Paterno was fired in fall 2011 after his role in the cover-up emerged, and he was replaced with the New England Patriots’ offensive coordinator Bill O’Brien, who had clean hands and knew as little about Penn State as the average Pitt student.
But when O’Brien bolted to take the Houston Texans’ coaching job this past December, Penn State’s higher-ups were forced, yet again, to fill an unexpected coaching vacancy. Since many Penn State fans felt slighted by O’Brien’s departure, some pressured the board of trustees to hire the candidate that best exhibited Paterno-like qualities: a friendly coach from the state of Pennsylvania who would coach there for 40 years or until he died.
That was fine, but all the university’s leaders had to do was steer clear of someone with a reputation connected in some way to a sexual assault incident. But they couldn’t.
Franklin was hired early in the process without a peep from the media about the ongoing rape case. But Penn State’s higher-ups weren’t finished making ill-advised decisions when it came to placing people into the university’s most powerful and highest-paying positions.
Former Penn State President Graham Spanier resigned in 2012 after pressure from the board of trustees relating to his cover-up of child abuse during Sandusky’s timeline of predatory activity.
The university searched for his replacement for more than a year, which made sense.
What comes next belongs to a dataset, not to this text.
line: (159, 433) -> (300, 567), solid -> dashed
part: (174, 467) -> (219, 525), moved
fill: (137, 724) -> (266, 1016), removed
There were certain guidelines for the job.
Penn State is a large and prestigious research institution, so a national search was conducted to find an experienced facilitator of renowned prestige.
And much like the football coaching position, all the university had to do was find someone not connected in any way, shape or form to court cases relating to sexual assault.
But Penn State couldn’t.
The university hired Eric J. Barron — the president of one of 55 schools recently named in a report by the Department of Education for its inability to properly handle sexual violence cases in recent years.
Barron formerly presided over Florida State University, a school that’s dealing with the fallout from an alleged rape cover-up scandal involving its football team’s Heisman Trophy-winning quarterback, Jameis Winston, and a girl who has since been threatened by people in the university’s community for claiming that Winston forced sex upon her.
There is no specific evidence that Barron broke the law after Winston’s alleged incident, but a recent New York Times investigative piece about the “Flawed Rape Investigation” of Winston reported that, “The administration of Florida State mishandled the allegations against Winston, and possibly other sexual-assault cases involving FSU students.”
Barron oversaw the university’s administration during the investigation. Much like the Sandusky case and the case involving Franklin’s players, the Winston case is far from over.
While the legal systems and investigative teams try to determine the fate of both Franklin and Barron, something even wackier than the board of trustees’ decisions is about to unfold: A restaurant owner in State College has begun raising money to build a life-sized statue of Paterno, sitting on a bench, in front of his restaurant.
How short is the human memory? We’ll see in due time. At this rate, it’ll only be five years before we could see a bronzed replication of Franklin high-fiving Barron in front of Beaver Stadium.
I don’t care if Pitt wins another conference game this decade. All I can ask of Chryst, men’s basketball coach Jamie Dixon, athletic director Steve Pederson and Chancellor Patrick Gallagher is that the Cathedral of Learning not be on the next cover of Sports Illustrated with the word “SCANDAL” plastered across its green lawn.